Unschön wurde es dann vor allem erst in den letzten zehn Minuten: EC-Verteidiger Simon Gnyp musste nach einem harten Angriff von Bryce Gervais verletzt vom Eis (53.), wofür der Gästespieler eine Spieldauerdisziplinarstrafe wegen unerlaubtem Körperangriff kassierte. Wie schlimm es beim jungen Kölner wirklich ist, war am Abend noch unklar. Kurz darauf schnappte sich der junge Maximilian Glötzl Della Rovere, nachdem die Heilbronner Keeper Maurer angegangen waren (59.) - den Fight gewann der 18-jährige Glötzl, den Rest des Spiels mussten beide allerdings von der Strafbank verfolgen.

"Wir haben eine schwierige Zeit, aber wir werden wiederkommen. Der Sieg ist ein bisschen zu hoch ausgefallen, dennoch erwarte ich von meinem Team am Sonntag in Crimmitschau eine Reaktion", sagte Falken-Coach Michel Zeiter.
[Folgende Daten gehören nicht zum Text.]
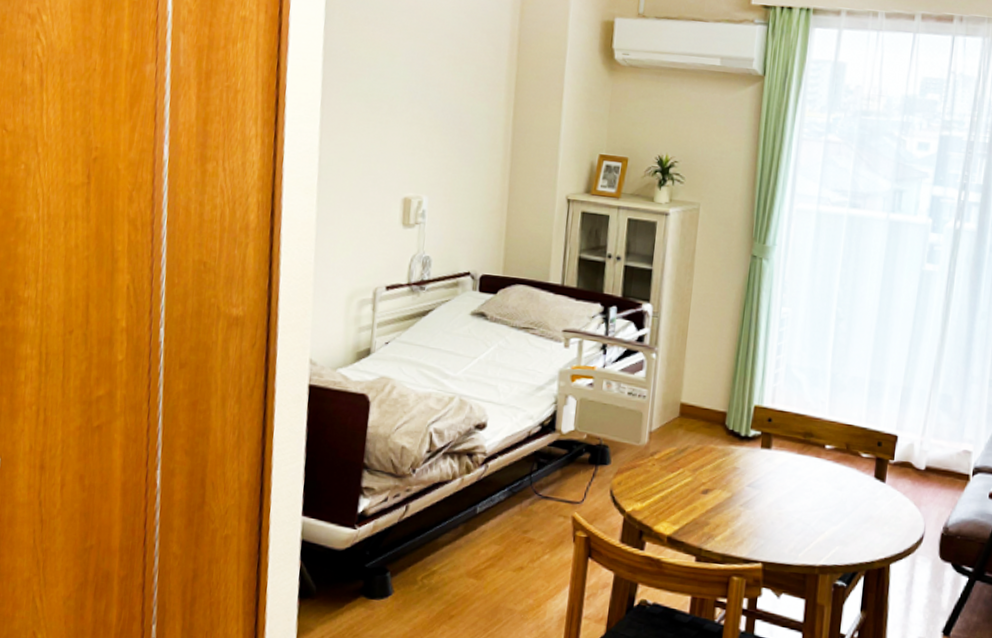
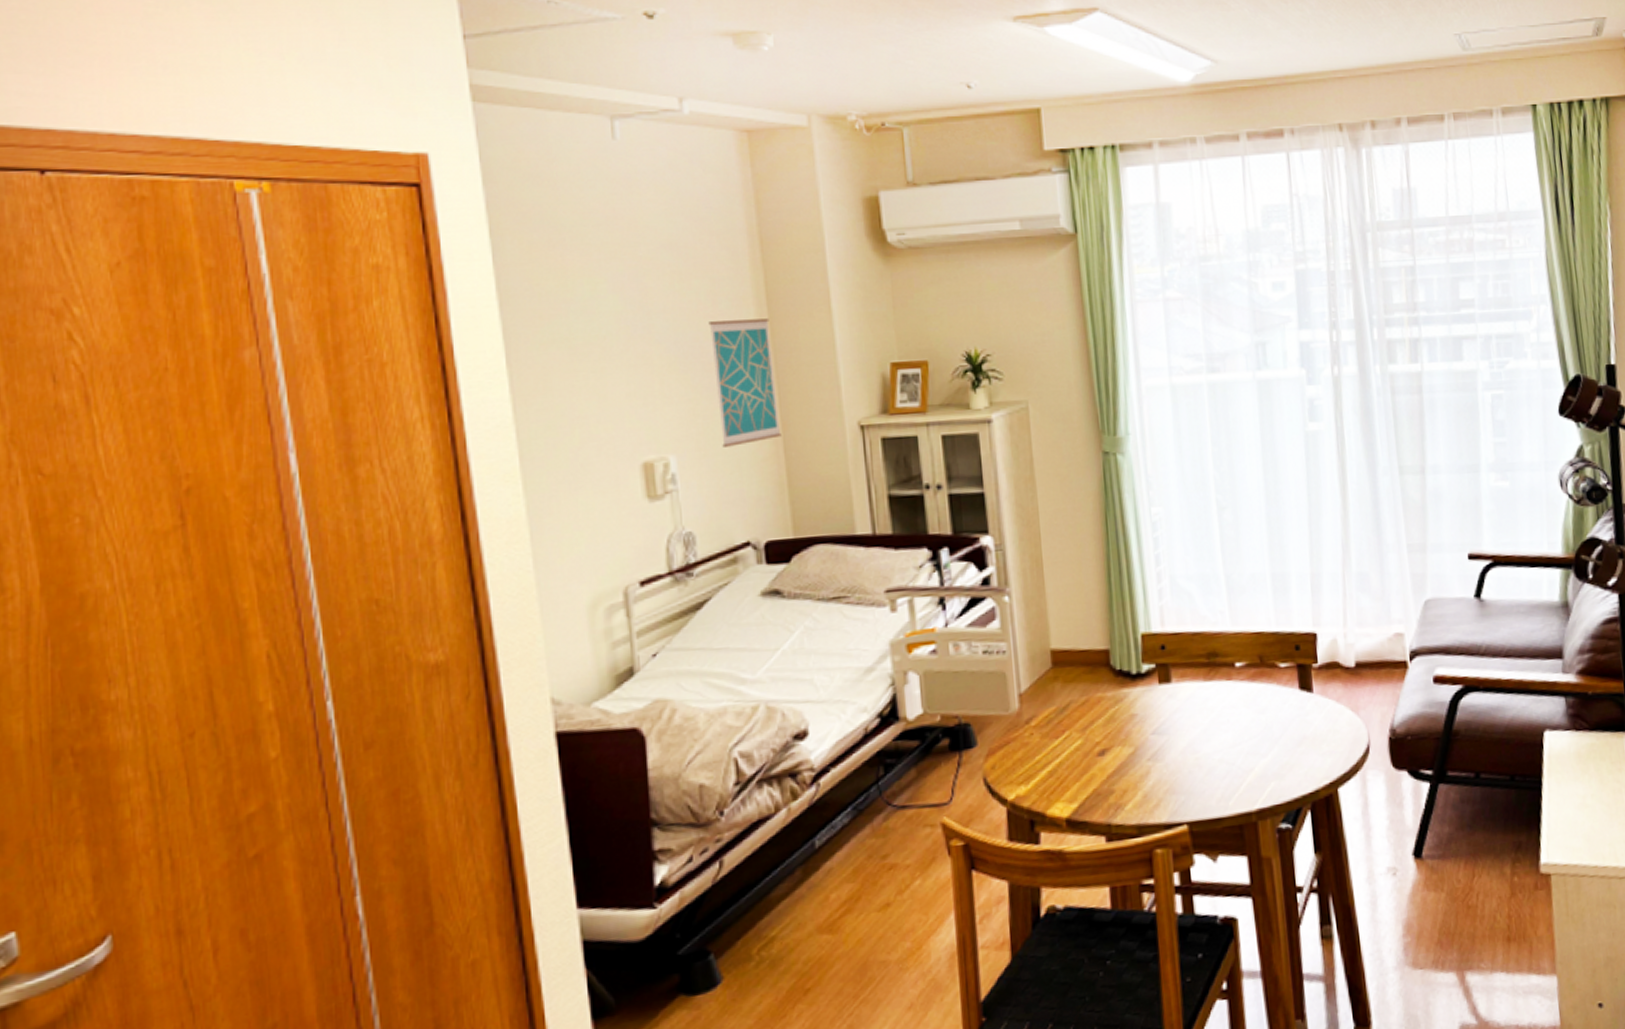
wall art: none [463,99,515,198] -> present [708,318,782,447]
EC Bad Nauheim: Die 7:1-Gala gegen die Heilbronner Falken auf einen Blick

EC Bad Nauheim: Maurer - Richardson, Glötzl, Sennhenn, Schmidt, Ketter, Reining, Gynp - Hohmann, Pauli, Arniel, Reiter, Tessier, Cabana, Körner, Chrobot, El-Sayed, Leon Köhler, Üffing, Cornett.

Heilbronner Falken: Tiefensee - Götz, Preto, Maschmeyer, Wirth, Maginot, Mapes - Wruck, Della Rovere, Gervais, Pavlu, Kirsch, Miller, Valenti, Preto, Brune, Klos, Schumacher, Knaub.

Im Stenogramm / Schiedsrichter: Apel/Gavrilas. - Zuschauer: keine. - Strafen: 16 / 15 Minuten plus Spieldauer (Gervais). - Tore: 1:0 (11.) Chrobot (Körner, El-Sayed), 1:1 (14.) Della Rovere (Valenti, Maginot - 5:4), 2:1 (23.) Arniel (Hohmann, Pauli), 3:1 (28.) Arniel (Hohmann, Pauli), 4:1 (30.) Tessier (Schmidt, Reiter - 5:4), 5:1 (36.) Cabana (Reiter, Tessier), 6:1 (38.) Chrobot (Körner, Glötzl), 7:1 (58.) Reinig (Pauli, Hohmann).